Bir de şunu da ilave etmek istiyorum, hak yememek için söylüyorum.
(Mikrofon otomatik cihaz tarafından kapatıldı)
BAŞKAN - Lütfen, toparlayın.
HAYDAR AKAR (Kocaeli) - Yıllarca o gölden SEKA'ya su çekildi, göl bir gram eksilmedi. Demek ki gölü eksilten Kocaeli'ndeki sanayi, TÜPRAŞ'ın ihtiyacı ya da SEKA kalktı, yeri diğer fabrikalara veriliyor, o hattan belediye kullanmaya başladı, demek ki bu eksiltmiyor, eksilme tamamen derelerin önüne konulan setlerden kaynaklanıyor. Yine kuyular aynı zamanda Sapanca Gölü'nü besleyen unsurlardı, yer altı suları, bunların da "Sanayiye su vereceğiz." diye çekilmesiyle ve "İçme suyuna katkı vereceğiz." diye çekilmesiyle hepten birbirine düğüm oldu. Yani bir dinamiği bozduğunuz zaman doğayla ilgili, arkasını hesap etmeden, nereye varacağımızı düşünmeden bir başka problemle karşı karşıya kalıyoruz. Hızla yapmamız gereken tek şey, sanayinin su ihtiyacını o bizim derelerden sağlanan suyla, kaynaklarla değil, tuzsuzlaştırma... Güzel de bir şey yaptınız, onu da söylemek istiyorum, kirli suyu arıtarak tekrar sanayiye döndürdünüz, bu daha çoklandırılmalı, bu da güzel bir yöntem ama yettiğini düşünmüyorum.

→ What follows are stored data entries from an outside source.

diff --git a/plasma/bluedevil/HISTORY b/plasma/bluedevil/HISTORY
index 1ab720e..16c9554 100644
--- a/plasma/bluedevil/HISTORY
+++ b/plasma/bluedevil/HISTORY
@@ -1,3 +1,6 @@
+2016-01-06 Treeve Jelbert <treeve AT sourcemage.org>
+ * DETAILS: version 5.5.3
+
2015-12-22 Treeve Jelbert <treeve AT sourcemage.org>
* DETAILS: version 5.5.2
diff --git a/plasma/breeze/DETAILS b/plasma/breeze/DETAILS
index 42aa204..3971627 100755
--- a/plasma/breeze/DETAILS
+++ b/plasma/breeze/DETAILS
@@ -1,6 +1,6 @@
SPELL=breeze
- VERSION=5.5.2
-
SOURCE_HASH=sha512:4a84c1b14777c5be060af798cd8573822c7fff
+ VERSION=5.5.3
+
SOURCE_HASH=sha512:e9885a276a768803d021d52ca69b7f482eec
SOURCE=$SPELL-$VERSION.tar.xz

(Mikrofon otomatik cihaz tarafından kapatıldı)
HAYDAR AKAR (Kocaeli) - Yeni başka yöntemler bulunmalı Kocaeli'ndeki sanayi çünkü ciddi anlamda su kullanıyor hem maya tesisleri var hem rafineriler var.

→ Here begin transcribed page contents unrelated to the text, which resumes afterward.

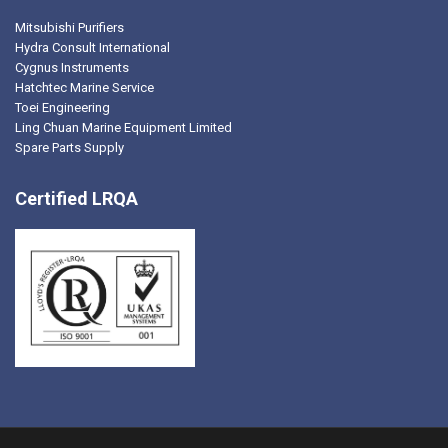
Mitsubishi Purifiers
Hydra Consult International
Cygnus Instruments
Hatchtec Marine Service
Toei Engineering
Ling Chuan Marine Equipment Limited
Spare Parts Supply
Certified LRQA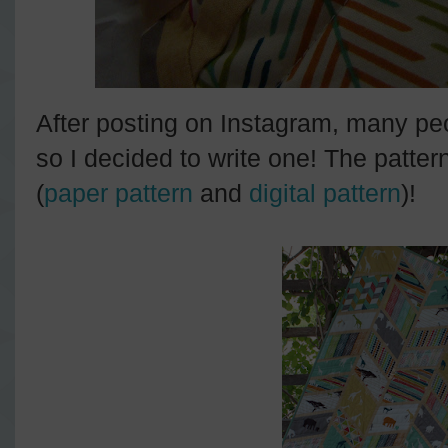
After posting on Instagram, many peo
so I decided to write one! The patter
(
paper pattern
and
digital pattern
)!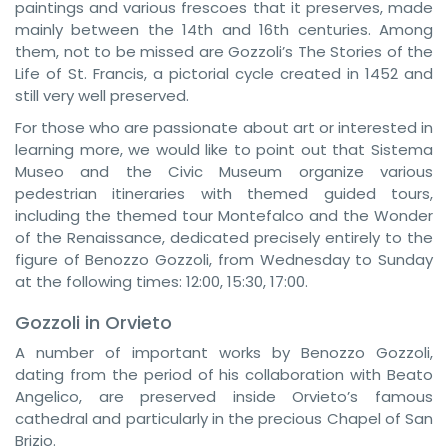
paintings and various frescoes that it preserves, made
mainly between the 14th and 16th centuries. Among
them, not to be missed are Gozzoli’s The Stories of the
Life of St. Francis, a pictorial cycle created in 1452 and
still very well preserved.
For those who are passionate about art or interested in
learning more, we would like to point out that Sistema
Museo and the Civic Museum organize various
pedestrian itineraries with themed guided tours,
including the themed tour Montefalco and the Wonder
of the Renaissance, dedicated precisely entirely to the
figure of Benozzo Gozzoli, from Wednesday to Sunday
at the following times: 12:00, 15:30, 17:00.
Gozzoli in Orvieto
A number of important works by Benozzo Gozzoli,
dating from the period of his collaboration with Beato
Angelico, are preserved inside Orvieto’s famous
cathedral and particularly in the precious Chapel of San
Brizio.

BAŞKAN - Teşekkür ediyorum Sayın Akar.
HAYDAR AKAR (Kocaeli) -Bunun çok önemli olduğunu düşünüyorum.
Kocaeli'ni 81'inci olarak lütfen Bakanlığınız kayıtlarına geçirirseniz memnun olurum.
ORMAN VE SU İŞLERİ BAKANI VEYSEL EROĞLU (Afyonkarahisar) - Gönlümüzde.
HAYDAR AKAR (Kocaeli) - Teşekkür ediyorum.